Considérées comme « commerces non essentiels », les librairies indépendantes ont dû fermer leurs portes en France le 30 octobre dernier dans le cadre du reconfinement imposé par le gouvernement pour lutter contre la pandémie de Covid-19. Pour tenir financièrement, les libraires comme d’autres commerces ont dû imaginer des stratégies comme le « cliqué retiré », inspiré du click and collect. Le client passe la commande en ligne ou par téléphone et passe retirer son achat en librairie.
Fermée totalement depuis le premier confinement, la librairie Comme un roman, s’est approprié ce nouveau concept tout comme plusieurs autres librairies. Pour Karine Henry, directrice de cette librairie, ce système « Cliqué retiré » n’est pas très rentable, mais permet quand même une rentrée d’argent : « Le chiffre d’affaires est vraiment très bas par rapport à ce que ça demande en fait. On propose ce service pour que les gens comprennent que tout peut être possible en ligne avec nous », explique-t-elle.
Concernant les personnes qui ne peuvent ou ne souhaitent pas se déplacer, le gouvernement a annoncé la semaine passée qu’il allait prendre en charge les frais d’envoi des livres commandés auprès des librairies indépendantes pendant la durée du confinement.

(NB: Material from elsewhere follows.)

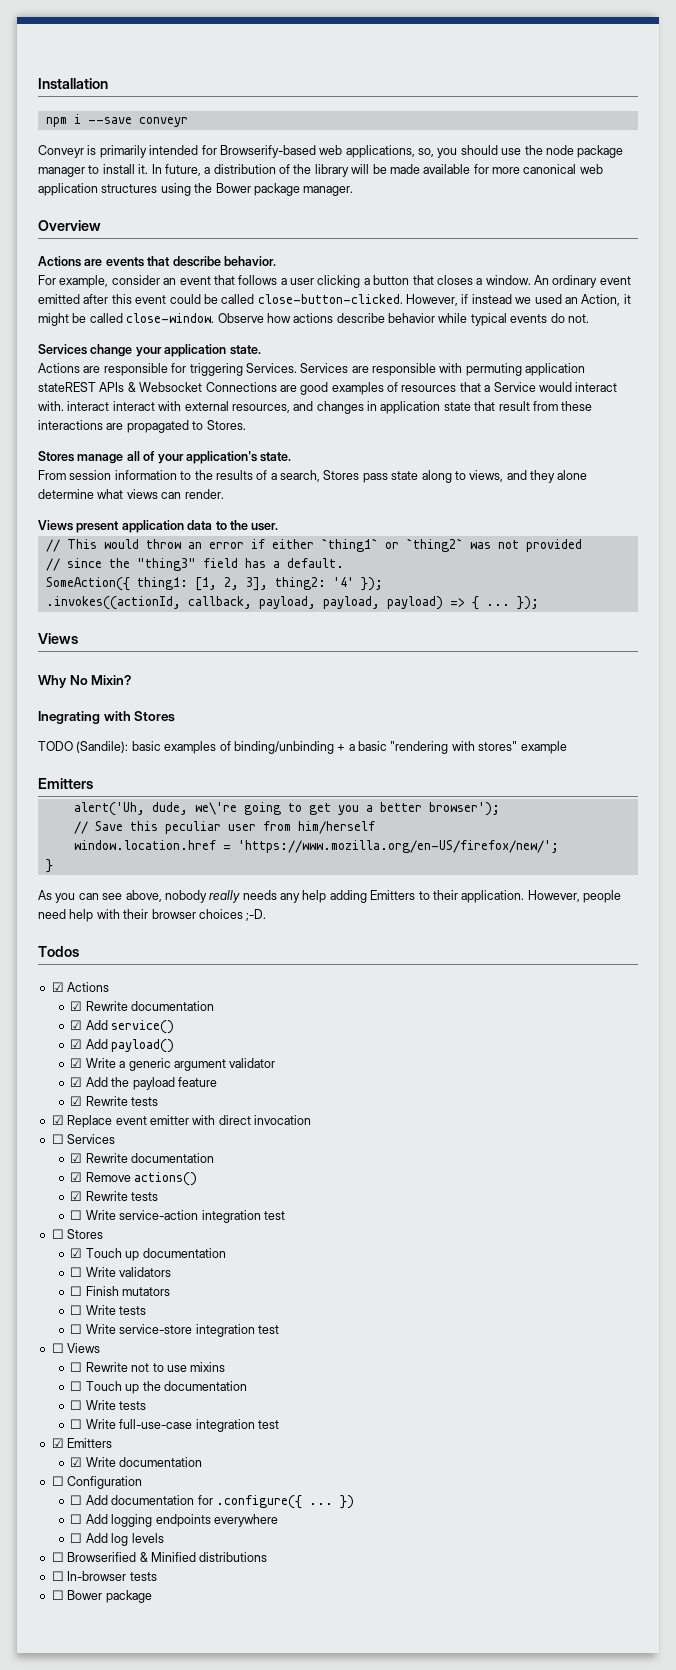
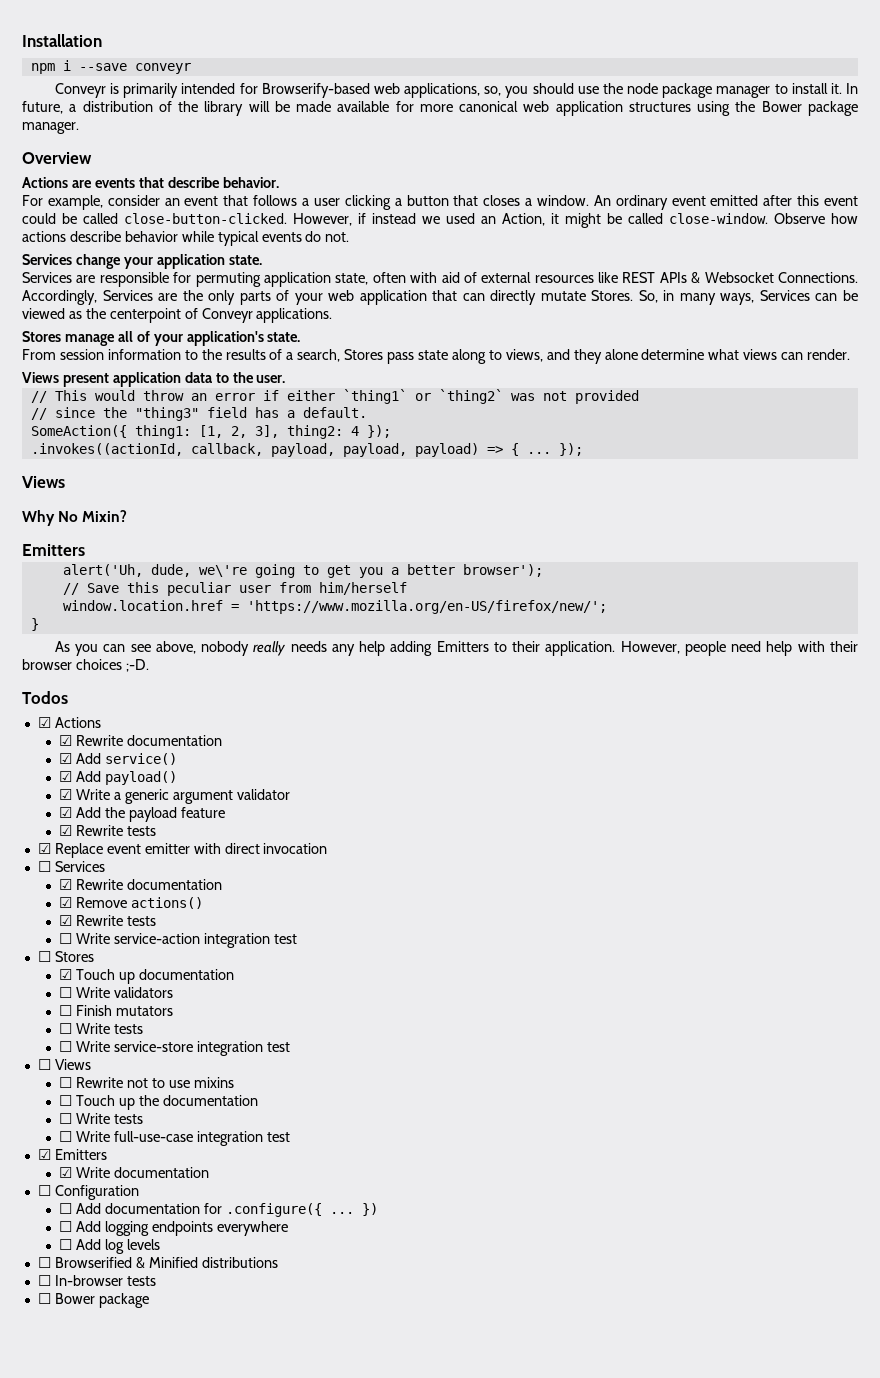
[38,363,80,373] Actions -> [22,272,72,283] Services
[189,363,586,376] [38,382,618,395] [38,401,593,414] [38,420,246,433] triggering Services. Services are responsible with permuting application stateREST APIs & Websocket Connections are good examples of resources that a Service would interact with. interact interact with external resources, and changes in application state that result from these interactions are propagated to Stores. -> [195,272,859,287] [22,290,858,305] [22,308,333,323] permuting application state, often with aid of external resources like REST APIs & Websocket Connections. Accordingly, Services are the only parts of your web application that can directly mutate Stores. So, in many ways, Services can be viewed as the centerpoint of Conveyr applications.
[332,577,354,587] '4' -> [350,426,359,436] 4
[38,711,176,724] [38,741,567,754] // Inegrating with Stores // TODO (Sandile): basic examples of binding/unbinding + a basic "rendering with stores" example -> (128, 516) none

Cette implication du gouvernement vise à aider ces dernières « à poursuivre leur activité à travers la vente en ligne ». « Ce dispositif permettra aux libraires de ne facturer à leurs clients que les frais de port au tarif minimum légal, soit 0,01 euro », ont précisé dans un communiqué commun les ministres de l’Economie Bruno Le Maire et de la Culture Roselyne Bachelot.
On se souvient encore que l’interdiction de ventes de livres dans les librairies indépendantes en raison de leur caractère de « commerce non essentiel » avait suscité un vif débat en France. Certains maires ont même pris des arrêtés pour autoriser les librairies à ouvrir ; des pétitions ont été lancées, des organisations professionnelles et écrivains sont montés au créneau, pour inviter les libraires à désobéir. La Société des gens de lettres a demandé la réouverture des points de vente de livres sur tout le territoire français, mentionnant que « 70% des achats de livres sont réalisés dans des librairies et points de vente physiques ».